Il libro più ampio è il quarto, relativo ai danni dati e ciò è facilmente comprensibile in un piccolo castello le cui principali fonti di sostentamento vengono dall’agricoltura e dall’allevamento. Il quinto libro si occupa di igiene e ordine pubblico, mentre il sesto – in dodici capitoli – stabilisce le norme da tenere all’interno del territorio riofreddano nell’esercizio del proprio mestiere.
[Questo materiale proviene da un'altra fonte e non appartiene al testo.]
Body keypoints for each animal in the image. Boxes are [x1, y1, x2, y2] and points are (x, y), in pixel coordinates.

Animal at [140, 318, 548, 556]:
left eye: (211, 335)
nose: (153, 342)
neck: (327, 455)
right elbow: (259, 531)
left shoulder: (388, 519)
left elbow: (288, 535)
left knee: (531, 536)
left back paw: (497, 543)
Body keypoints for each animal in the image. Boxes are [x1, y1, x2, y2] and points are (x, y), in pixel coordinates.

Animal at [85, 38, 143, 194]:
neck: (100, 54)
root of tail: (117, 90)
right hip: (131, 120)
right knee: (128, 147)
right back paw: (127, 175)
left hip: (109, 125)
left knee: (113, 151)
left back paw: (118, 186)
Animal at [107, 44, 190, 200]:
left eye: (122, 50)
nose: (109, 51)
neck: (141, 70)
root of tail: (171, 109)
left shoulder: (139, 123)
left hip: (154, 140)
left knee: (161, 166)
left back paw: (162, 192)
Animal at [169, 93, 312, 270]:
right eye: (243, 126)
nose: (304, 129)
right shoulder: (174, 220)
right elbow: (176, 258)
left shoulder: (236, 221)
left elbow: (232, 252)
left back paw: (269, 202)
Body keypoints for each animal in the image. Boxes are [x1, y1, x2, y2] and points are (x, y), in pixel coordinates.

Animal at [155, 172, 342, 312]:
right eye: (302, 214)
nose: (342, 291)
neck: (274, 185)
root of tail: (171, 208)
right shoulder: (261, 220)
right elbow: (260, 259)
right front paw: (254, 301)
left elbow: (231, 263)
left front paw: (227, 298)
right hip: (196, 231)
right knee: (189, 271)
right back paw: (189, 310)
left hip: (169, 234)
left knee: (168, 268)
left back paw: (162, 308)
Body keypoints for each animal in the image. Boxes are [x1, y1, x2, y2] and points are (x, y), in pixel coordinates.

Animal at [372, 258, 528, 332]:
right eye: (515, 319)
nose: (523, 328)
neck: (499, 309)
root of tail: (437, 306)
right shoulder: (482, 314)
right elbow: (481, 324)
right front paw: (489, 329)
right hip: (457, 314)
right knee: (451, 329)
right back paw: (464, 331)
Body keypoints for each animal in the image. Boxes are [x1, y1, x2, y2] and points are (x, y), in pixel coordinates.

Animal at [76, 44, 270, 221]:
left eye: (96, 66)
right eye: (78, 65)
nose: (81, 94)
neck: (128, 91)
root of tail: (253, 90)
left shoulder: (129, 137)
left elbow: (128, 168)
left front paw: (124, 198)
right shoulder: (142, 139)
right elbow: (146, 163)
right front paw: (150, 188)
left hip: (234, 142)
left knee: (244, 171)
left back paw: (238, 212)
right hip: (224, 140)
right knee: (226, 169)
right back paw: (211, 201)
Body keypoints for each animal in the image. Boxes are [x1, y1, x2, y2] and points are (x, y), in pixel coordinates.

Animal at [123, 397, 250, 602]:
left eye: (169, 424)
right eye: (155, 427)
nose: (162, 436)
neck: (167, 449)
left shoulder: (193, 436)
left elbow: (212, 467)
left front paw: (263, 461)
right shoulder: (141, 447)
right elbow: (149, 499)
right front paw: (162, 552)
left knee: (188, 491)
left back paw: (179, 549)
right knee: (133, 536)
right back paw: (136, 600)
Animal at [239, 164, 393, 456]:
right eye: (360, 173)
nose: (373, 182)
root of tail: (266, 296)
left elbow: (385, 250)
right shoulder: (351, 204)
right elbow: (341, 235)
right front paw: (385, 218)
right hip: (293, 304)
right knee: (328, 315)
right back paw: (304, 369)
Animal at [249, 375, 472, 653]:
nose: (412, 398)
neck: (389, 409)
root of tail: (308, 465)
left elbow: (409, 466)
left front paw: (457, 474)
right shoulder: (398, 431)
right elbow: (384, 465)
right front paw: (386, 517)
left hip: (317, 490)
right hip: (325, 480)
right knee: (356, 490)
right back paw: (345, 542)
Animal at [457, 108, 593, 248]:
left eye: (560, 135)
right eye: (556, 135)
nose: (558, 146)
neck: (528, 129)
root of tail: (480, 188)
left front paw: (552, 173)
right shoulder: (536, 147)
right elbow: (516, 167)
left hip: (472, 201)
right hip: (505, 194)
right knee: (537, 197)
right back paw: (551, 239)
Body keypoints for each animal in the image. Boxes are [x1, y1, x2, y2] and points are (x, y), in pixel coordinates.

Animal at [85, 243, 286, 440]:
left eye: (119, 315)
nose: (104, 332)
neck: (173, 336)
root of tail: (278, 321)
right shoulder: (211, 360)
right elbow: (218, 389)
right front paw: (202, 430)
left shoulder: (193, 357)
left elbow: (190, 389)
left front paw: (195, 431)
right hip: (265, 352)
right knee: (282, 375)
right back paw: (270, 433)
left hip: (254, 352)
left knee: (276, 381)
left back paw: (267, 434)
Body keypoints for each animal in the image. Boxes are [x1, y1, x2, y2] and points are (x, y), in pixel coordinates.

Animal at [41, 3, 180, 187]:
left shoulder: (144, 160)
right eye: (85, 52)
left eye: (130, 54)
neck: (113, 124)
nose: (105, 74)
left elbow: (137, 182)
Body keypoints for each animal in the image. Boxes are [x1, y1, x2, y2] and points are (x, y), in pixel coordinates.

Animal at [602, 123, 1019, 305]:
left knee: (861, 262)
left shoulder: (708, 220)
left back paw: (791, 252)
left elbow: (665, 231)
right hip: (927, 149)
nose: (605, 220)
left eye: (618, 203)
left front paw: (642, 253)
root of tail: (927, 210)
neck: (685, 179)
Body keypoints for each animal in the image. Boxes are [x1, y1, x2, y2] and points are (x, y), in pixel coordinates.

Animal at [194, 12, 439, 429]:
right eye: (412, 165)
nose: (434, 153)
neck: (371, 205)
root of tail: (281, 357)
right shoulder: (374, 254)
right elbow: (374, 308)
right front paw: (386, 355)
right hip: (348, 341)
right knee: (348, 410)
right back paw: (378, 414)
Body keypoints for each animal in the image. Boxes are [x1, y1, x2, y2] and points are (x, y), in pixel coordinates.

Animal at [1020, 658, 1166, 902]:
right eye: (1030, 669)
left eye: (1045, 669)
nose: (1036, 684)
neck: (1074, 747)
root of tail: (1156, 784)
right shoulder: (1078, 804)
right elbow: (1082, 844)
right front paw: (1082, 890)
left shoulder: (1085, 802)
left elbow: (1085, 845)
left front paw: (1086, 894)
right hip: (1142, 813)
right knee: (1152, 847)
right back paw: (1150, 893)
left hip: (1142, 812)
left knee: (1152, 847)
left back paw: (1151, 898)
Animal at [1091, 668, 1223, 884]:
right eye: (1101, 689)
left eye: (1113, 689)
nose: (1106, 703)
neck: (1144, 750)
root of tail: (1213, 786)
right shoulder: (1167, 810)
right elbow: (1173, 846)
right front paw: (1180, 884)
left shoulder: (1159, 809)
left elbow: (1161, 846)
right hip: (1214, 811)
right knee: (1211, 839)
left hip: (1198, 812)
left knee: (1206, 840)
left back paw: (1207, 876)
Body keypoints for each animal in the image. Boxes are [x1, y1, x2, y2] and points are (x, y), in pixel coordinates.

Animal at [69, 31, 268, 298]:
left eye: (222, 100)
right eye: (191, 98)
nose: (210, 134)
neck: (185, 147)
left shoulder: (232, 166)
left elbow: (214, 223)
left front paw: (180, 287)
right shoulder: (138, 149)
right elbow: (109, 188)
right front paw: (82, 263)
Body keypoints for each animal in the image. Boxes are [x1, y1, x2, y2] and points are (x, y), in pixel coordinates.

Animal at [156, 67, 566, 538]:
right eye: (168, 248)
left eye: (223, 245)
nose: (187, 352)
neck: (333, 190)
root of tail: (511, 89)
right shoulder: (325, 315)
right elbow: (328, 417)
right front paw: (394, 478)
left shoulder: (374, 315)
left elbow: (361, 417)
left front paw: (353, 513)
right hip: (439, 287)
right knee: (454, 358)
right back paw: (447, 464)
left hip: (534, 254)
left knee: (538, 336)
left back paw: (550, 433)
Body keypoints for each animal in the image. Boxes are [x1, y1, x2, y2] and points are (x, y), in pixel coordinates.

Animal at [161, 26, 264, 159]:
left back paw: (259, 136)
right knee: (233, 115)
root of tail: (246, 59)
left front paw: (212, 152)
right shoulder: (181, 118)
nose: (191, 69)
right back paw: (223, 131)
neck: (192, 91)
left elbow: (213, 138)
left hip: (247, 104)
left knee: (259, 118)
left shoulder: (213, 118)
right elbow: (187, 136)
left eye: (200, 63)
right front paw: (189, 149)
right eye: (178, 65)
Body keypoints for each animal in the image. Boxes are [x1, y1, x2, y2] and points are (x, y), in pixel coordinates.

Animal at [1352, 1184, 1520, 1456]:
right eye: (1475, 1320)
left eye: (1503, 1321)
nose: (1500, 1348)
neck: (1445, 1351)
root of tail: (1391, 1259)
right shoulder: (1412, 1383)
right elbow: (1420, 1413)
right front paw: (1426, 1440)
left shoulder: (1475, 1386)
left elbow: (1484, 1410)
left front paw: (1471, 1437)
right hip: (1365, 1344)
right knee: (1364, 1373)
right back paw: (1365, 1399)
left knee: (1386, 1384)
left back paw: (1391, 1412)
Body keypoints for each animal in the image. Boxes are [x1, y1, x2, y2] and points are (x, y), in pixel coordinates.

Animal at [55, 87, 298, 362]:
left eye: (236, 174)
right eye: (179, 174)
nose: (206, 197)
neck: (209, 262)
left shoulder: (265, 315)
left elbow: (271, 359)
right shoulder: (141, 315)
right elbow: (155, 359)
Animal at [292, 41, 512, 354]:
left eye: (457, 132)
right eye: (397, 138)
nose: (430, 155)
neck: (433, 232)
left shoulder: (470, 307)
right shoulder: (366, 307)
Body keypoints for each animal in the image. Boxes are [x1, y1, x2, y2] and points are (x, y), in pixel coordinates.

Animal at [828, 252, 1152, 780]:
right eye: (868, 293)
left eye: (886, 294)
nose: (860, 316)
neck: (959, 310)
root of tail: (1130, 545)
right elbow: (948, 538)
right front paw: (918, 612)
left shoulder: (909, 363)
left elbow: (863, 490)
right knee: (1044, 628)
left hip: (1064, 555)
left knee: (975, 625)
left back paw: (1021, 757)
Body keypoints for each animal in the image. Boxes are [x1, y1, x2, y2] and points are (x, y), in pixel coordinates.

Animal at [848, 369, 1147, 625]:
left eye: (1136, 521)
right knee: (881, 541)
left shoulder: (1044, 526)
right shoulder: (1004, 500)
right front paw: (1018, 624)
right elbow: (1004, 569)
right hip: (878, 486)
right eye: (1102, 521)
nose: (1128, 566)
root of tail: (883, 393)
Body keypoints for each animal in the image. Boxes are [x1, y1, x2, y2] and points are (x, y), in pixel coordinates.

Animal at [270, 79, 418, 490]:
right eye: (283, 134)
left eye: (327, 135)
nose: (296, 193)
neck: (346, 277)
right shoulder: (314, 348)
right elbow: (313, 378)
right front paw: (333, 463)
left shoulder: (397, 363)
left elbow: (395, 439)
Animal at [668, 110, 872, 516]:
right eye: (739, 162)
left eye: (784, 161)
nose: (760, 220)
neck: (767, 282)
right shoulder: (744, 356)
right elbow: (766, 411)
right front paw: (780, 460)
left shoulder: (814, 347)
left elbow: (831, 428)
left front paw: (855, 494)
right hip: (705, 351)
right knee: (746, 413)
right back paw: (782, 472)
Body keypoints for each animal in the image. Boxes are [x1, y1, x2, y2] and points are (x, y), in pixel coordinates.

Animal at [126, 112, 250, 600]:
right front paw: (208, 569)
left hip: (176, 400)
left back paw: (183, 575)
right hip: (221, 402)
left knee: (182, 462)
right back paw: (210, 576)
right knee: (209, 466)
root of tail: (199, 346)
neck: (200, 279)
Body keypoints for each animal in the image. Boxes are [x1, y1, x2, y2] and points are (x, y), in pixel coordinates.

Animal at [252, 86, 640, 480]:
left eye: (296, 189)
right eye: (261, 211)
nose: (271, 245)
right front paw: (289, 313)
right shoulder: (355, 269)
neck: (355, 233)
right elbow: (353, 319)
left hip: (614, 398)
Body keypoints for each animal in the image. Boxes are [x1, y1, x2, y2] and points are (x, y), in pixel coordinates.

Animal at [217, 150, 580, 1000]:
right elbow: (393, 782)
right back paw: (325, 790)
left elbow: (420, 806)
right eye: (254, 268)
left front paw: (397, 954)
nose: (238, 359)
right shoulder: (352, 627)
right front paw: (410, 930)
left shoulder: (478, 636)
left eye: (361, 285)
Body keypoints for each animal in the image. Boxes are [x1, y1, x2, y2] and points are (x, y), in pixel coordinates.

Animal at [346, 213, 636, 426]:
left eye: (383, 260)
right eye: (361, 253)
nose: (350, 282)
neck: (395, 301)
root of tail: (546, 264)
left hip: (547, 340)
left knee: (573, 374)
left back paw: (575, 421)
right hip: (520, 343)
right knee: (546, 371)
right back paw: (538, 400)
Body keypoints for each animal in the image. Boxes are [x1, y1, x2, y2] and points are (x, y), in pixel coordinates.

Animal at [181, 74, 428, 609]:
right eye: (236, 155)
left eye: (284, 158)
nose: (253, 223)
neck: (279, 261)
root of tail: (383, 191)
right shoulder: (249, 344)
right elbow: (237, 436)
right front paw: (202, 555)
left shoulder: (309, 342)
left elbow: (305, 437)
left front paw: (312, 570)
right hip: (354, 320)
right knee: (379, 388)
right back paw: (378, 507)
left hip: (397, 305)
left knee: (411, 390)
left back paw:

Lo Statuto di Riofreddo risulta molto articolato e complesso, considerata la limitata estensione del luogo e la scarsità della popolazione, e questo lo rende ancora più interessante. Certamente, la posizione geografica del paese, posto in un fondamentale punto di confine tra Regno di Napoli e Stato Pontificio, attraversato da un’importantissima via che conduceva a Roma, ha giocato un ruolo notevole: Riofreddo era un paese “aperto”.

Nel corso della lettura delle leggi statutarie ciò che colpisce, oltre al livello certamente non infimo di elaborazione, è l’atteggiamento “protezionistico” di molte norme, anche esso comprensibile in base alle considerazioni sopra esposte.